(About this exercise):
Lines from the one containing "Para más información" through the last line of the records below need to be repeated exactly; nothing else, and no pictures.

(Data provided):
----

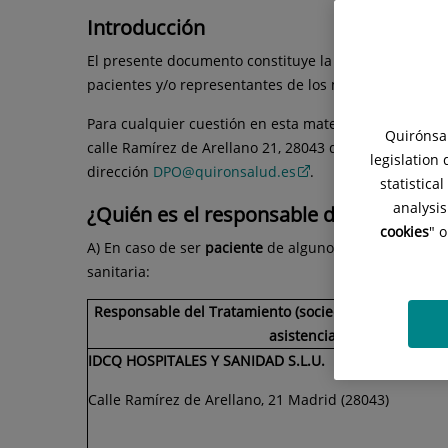
Introducción
El presente documento constituye la política de priva
pacientes y/o representantes de los mismos.
Para cualquier cuestión en esta materia, el paciente
Quirónsal
calle Ramírez de Arellano 21, 28043 de Madrid. Asimi
legislation
dirección
DPO@quironsalud.es
.
statistica
analysis
¿Quién es el responsable del tratamien
cookies
" 
A) En caso de ser
paciente
de alguno de los centros sa
sanitaria:
Responsable del Tratamiento (sociedad titular del ce
asistencia) y domicilio soci
IDCQ HOSPITALES Y SANIDAD S.L.U.
Calle Ramírez de Arellano, 21 Madrid (28043)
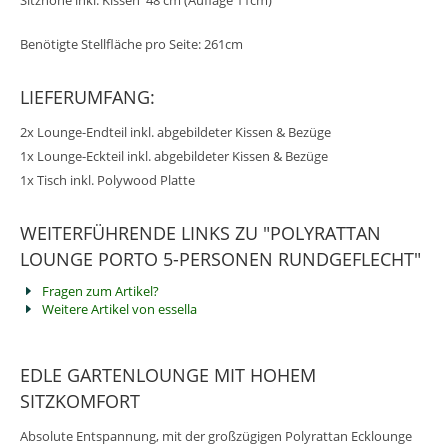
Benötigte Stellfläche pro Seite: 261cm
LIEFERUMFANG:
2x Lounge-Endteil inkl. abgebildeter Kissen & Bezüge
1x Lounge-Eckteil inkl. abgebildeter Kissen & Bezüge
1x Tisch inkl. Polywood Platte
WEITERFÜHRENDE LINKS ZU "POLYRATTAN
LOUNGE PORTO 5-PERSONEN RUNDGEFLECHT"
Fragen zum Artikel?
Weitere Artikel von essella
EDLE GARTENLOUNGE MIT HOHEM
SITZKOMFORT
Absolute Entspannung, mit der großzügigen Polyrattan Ecklounge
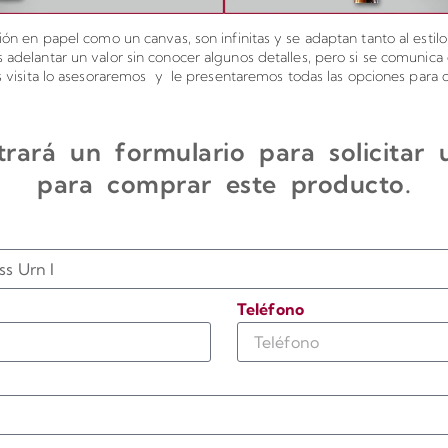
ón en papel como un canvas, son infinitas y se adaptan tanto al estil
elantar un valor sin conocer algunos detalles, pero si se comunic
os visita lo asesoraremos y le presentaremos todas las opciones para c
rará un formulario para solicitar
para comprar este producto.
Teléfono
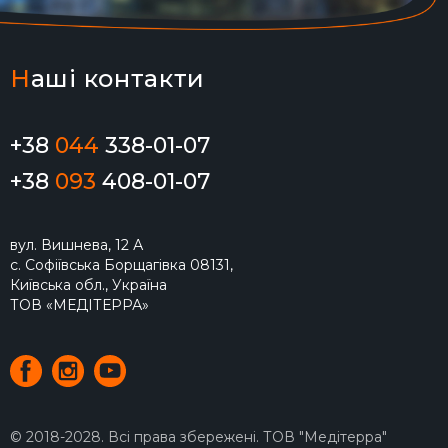
Н
аші контакти
+38
044
338-01-07
+38
093
408-01-07
вул. Вишнева, 12 А
с. Софіївська Борщагівка 08131,
Київська обл., Україна
ТОВ «МЕДІТЕРРА»
© 2018-2028. Всі права збережені. ТОВ "Медітерра"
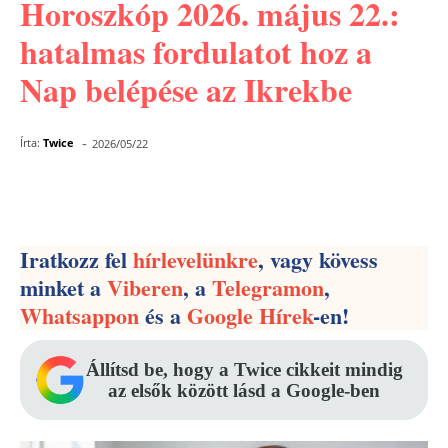
Horoszkóp 2026. május 22.:
hatalmas fordulatot hoz a
Nap belépése az Ikrekbe
-
Írta:
Twice
2026/05/22
Facebook
Pinterest
WhatsApp
Iratkozz fel
hírlevelünkre
, vagy kövess
minket a
Viberen
, a
Telegramon
,
Whatsappon
és a
Google Hírek
-en!
Állítsd be, hogy a Twice cikkeit mindig
az elsők között lásd a Google-ben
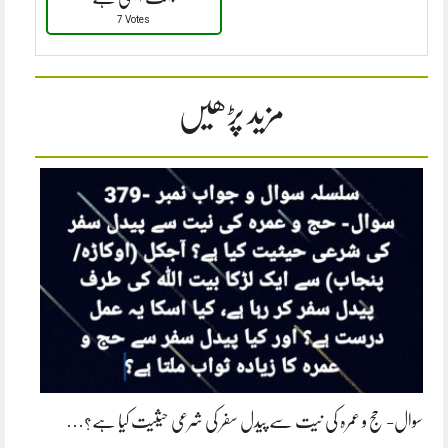
7 Votes
مزید پڑھیں
سوال- حج و عمرہ کی نیت سے پیدل سفر کی شرعی حیثیت کیا ہے؟…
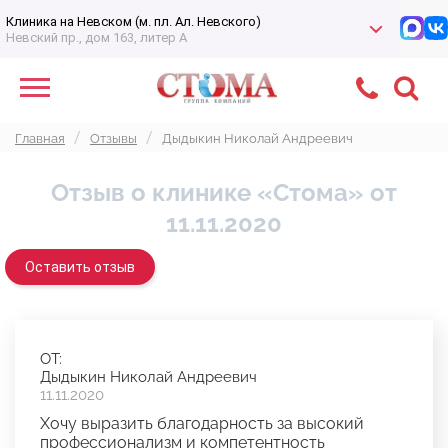
Клиника на Невском (м. пл. Ал. Невского)
Невский пр., дом 163, литер А
Главная
Отзывы
Дыдыкин Николай Андреевич
Отзыв о клинике «Стома» от
11.11.2020
Оставить отзыв
ОТ:
Дыдыкин Николай Андреевич
11.11.2020
Хочу выразить благодарность за высокий
профессионализм и компетентность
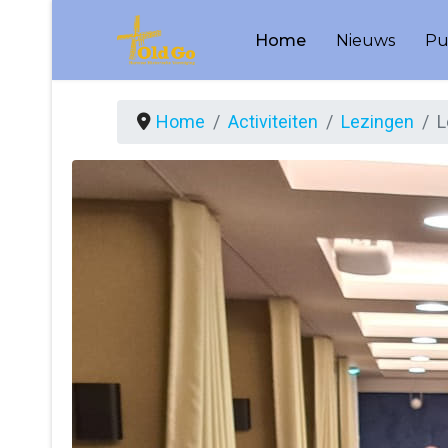
Home
Nieuws
Pu
Home
Activiteiten
Lezingen
L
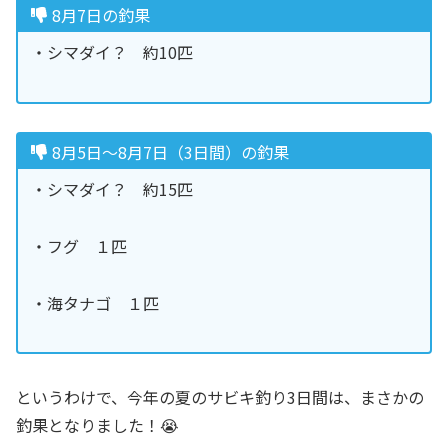
8月7日の釣果
・シマダイ？ 約10匹
8月5日〜8月7日（3日間）の釣果
・シマダイ？ 約15匹
・フグ １匹
・海タナゴ １匹
というわけで、今年の夏のサビキ釣り3日間は、まさかの
釣果となりました！😭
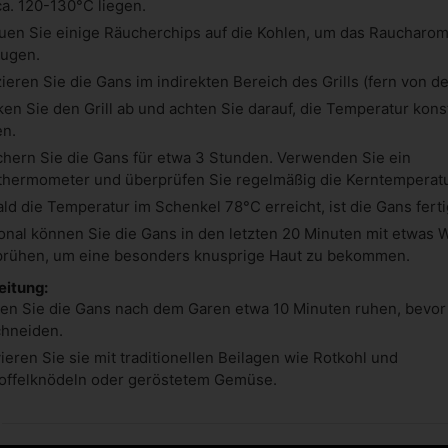
ca. 120-130°C liegen.
uen Sie einige Räucherchips auf die Kohlen, um das Raucharom
ugen.
zieren Sie die Gans im indirekten Bereich des Grills (fern von de
en Sie den Grill ab und achten Sie darauf, die Temperatur kons
en.
hern Sie die Gans für etwa 3 Stunden. Verwenden Sie ein
lthermometer und überprüfen Sie regelmäßig die Kerntemperatu
ld die Temperatur im Schenkel 78°C erreicht, ist die Gans ferti
onal können Sie die Gans in den letzten 20 Minuten mit etwas 
rühen, um eine besonders knusprige Haut zu bekommen.
itung:
en Sie die Gans nach dem Garen etwa 10 Minuten ruhen, bevor 
hneiden.
ieren Sie sie mit traditionellen Beilagen wie Rotkohl und
offelknödeln oder geröstetem Gemüse.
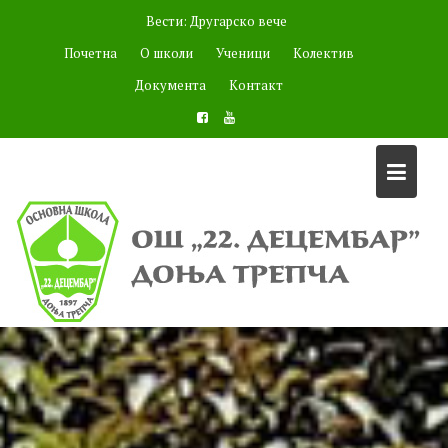
Skip
Вести:
Другарско вече
to
Почетна
О школи
Ученици
Колектив
content
Документа
Контакт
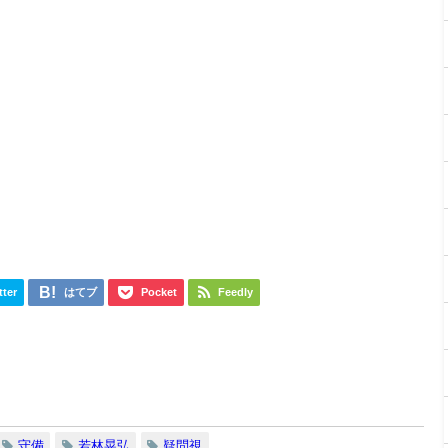
tter
はてブ
Pocket
Feedly
守備
若林晃弘
疑問視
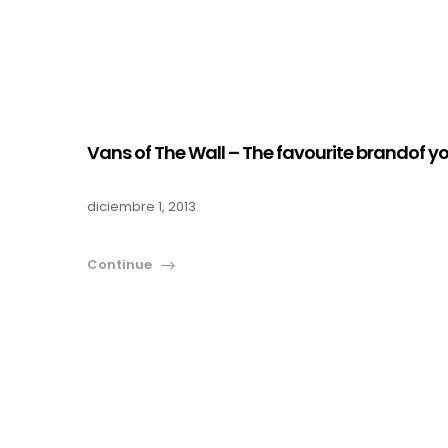
Vans of The Wall – The favourite brandof y
diciembre 1, 2013
Continue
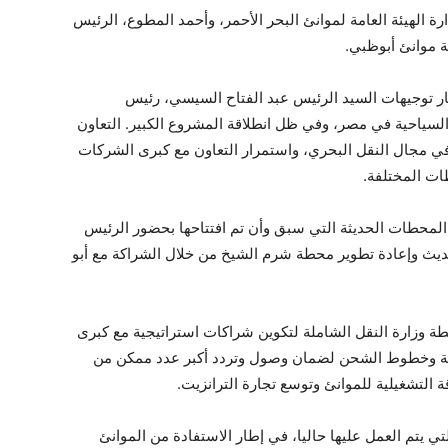
ة الهيئة العامة لموانئ البحر الأحمر، وأحمد المطوع، الرئيس
 موانئ أبوظبي.
طار توجيهات السيد الرئيس عبد الفتاح السيسي، رئيس
سياحية في مصر، وفي ظل انطلاقة المشروع الكبير. التعاون
ي مجال النقل البحري، واستمرار التعاون مع كبرى الشركات
ات المختلفة.
لمحطات الحديثة التي سبق وأن تم افتتاحها بحضور الرئيس
سي عامي 2015 و2016، وسيتم تحديث وإعادة تطوير محطة شرم الشيخ من خلال الشراكة مع أبو
طة وزارة النقل الشاملة لتكوين شراكات استراتيجية مع كبرى
لية وخطوط الشحن لضمان وصول وتردد أكبر عدد ممكن من
 التشغيلية للموانئ وتوسع تجارة الترانزيت.
لتي يتم العمل عليها حاليا، في إطار الاستفادة من الموانئ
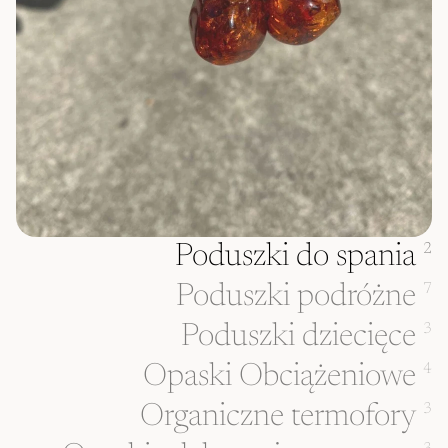
Poduszki do spania
2
Poduszki podróżne
7
Poduszki dziecięce
3
Opaski Obciążeniowe
4
Organiczne termofory
3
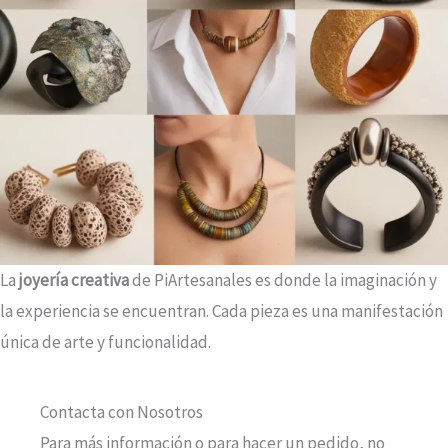
La
joyería creativa
de PiArtesanales es donde la imaginación y
la experiencia se encuentran. Cada pieza es una manifestación
única de arte y funcionalidad.
Contacta con Nosotros
Para más información o para hacer un pedido, no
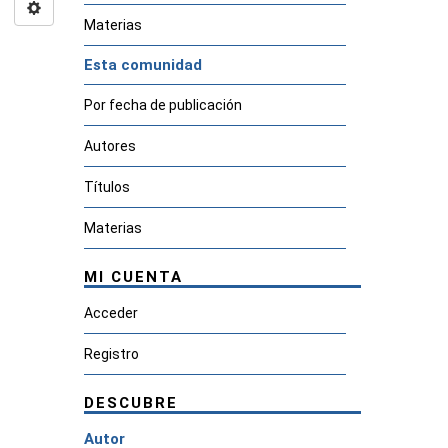
Materias
Esta comunidad
Por fecha de publicación
Autores
Títulos
Materias
MI CUENTA
Acceder
Registro
DESCUBRE
Autor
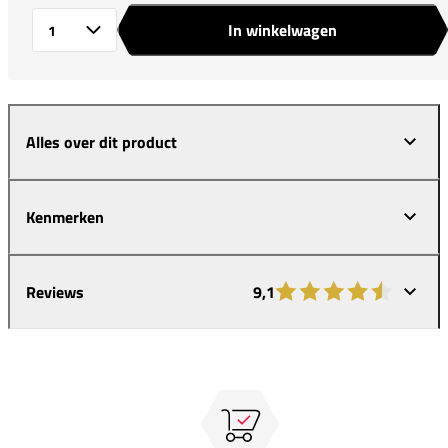
In winkelwagen
Aantal
Alles over dit product
Kenmerken
Reviews
9,1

----

(Expected answer):
Para más información o para hacer un pedido, no
Materias
Esta comunidad
Por fecha de publicación
Autores
Títulos
Materias
MI CUENTA
Acceder
Registro
DESCUBRE
Autor
In winkelwagen
Aantal
Alles over dit product
Kenmerken
Reviews
9,1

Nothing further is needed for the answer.